Dear Chairman Wheeler:
1. Some groups – like Free Press and EFF – believe that the FCC can “simply” reclassify information services as telecommunications services, thus allowing Title II POTS regulation of broadband providers. They believe further that the Commission can easily forbear from numerous Title II provisions if it so wishes, thereby minimizing the law’s spread, and thus mooting from a political standpoint its potentially deleterious effect on the entire ecosystem. At the same time, the Commission has seemingly concluded that broadband providers are “terminating monopolies,” with you yourself saying last week that “meaningful competition” does not exist for these services. How, then, can the FCC forbear from any provisions of Title II when forbearance only works where competition exists – competition which you imply is plainly absent for wired broadband providers? Is this forbearance dance a chimera designed to get the FCC into the full metal jacket of Title II?

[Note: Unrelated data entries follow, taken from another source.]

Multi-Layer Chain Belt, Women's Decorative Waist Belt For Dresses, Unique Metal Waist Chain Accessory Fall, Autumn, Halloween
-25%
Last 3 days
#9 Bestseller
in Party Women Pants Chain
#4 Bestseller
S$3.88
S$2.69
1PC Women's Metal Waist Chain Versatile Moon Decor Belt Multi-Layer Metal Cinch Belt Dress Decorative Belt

2. What limits the FCC from using its 706 or Title II authority to regulate beyond broadband providers, to companies like Google, Facebook, Netflix, or even the average end user? Isn’t that the real aim of Net Neutrality – that is, getting the camel’s nose into the regulatory tent so that the Commission can someday regulate the medium much as it does with radio and TV?
3. In one breath you praise the competitive zeal of the wireless industry. That the FCC and DoJ helped protect the industry’s competitive well-being by thwarting various mergers. That it’s the envy of the world in terms of technology, innovation and investment. That whole new competitive industries have been born as a result. Yet in another breath you seem to believe that Net Neutrality rules should apply. So, what is it – is the market competitive, or is it not? And if it is, how is the full version of Net Neutrality justified for these competitive services?

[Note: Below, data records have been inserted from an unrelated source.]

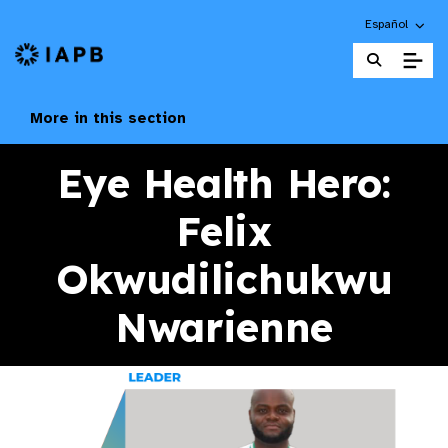
Choose an alte
Español
IAPB Home Page
More in this section
Eye Health Hero:
Felix
Okwudilichukwu
Nwarienne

4. You say that wireless is an “important pathway to the Internet” for many Americans. That it’s perhaps important enough to impose Net Neutrality rules. That “mobile first” (i.e., mobile trumps fixed broadband) espoused by numerous Internet edge companies is what’s driving the marketplace. Yet you then decry that mobile broadband is not a “full substitute” to wired broadband. That it’s somehow a lesser technology, and always will be. But, isn’t the broadband market just one market – one not arbitrarily broken into “better” and “lesser” technologies? Doesn’t consumer choice indicate as much? If so, shouldn’t that take you out of the job of regulating because all these flavors of broadband abound, clearly revealing that the marketplace is healthy and doesn’t merit Net Neutrality (or other) regulation to serve consumers?

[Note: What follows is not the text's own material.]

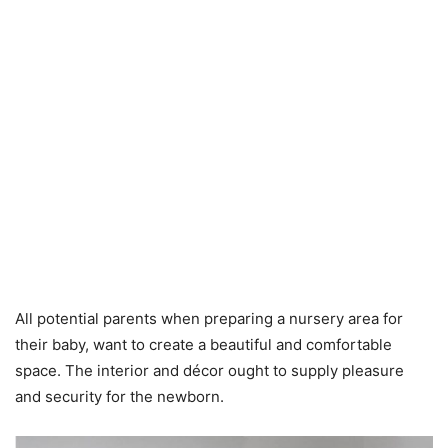
All potential parents when preparing a nursery area for
their baby, want to create a beautiful and comfortable
space. The interior and décor ought to supply pleasure
and security for the newborn.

5. All lawyer wiggle-words aside, isn’t the real trigger for Internet / Net Neutrality regulation something like, “I’m going to regulate whatever I want until SCOTUS or Congress, or both, specifically shut this racket down. Until then, hasta la vista, baby! Come and get me if you can.”? Stated differently, even when the competition you’ve protected or “created” (as in the wireless broadband space) still demands Net Neutrality regulation, isn’t this “standard” no better and arbitrary as “I know it when I see it”? As you noted last week, “The work of the Commission to implement this Agenda will never be done.” I’ll say. Beholden to no check on authority, doesn’t this more nearly approach tyranny than adherence to the rule of law / due process?
Chairman Wheeler, thank you for your prompt attention to these important questions. Comments are due September 15; Reply Comments due September 21.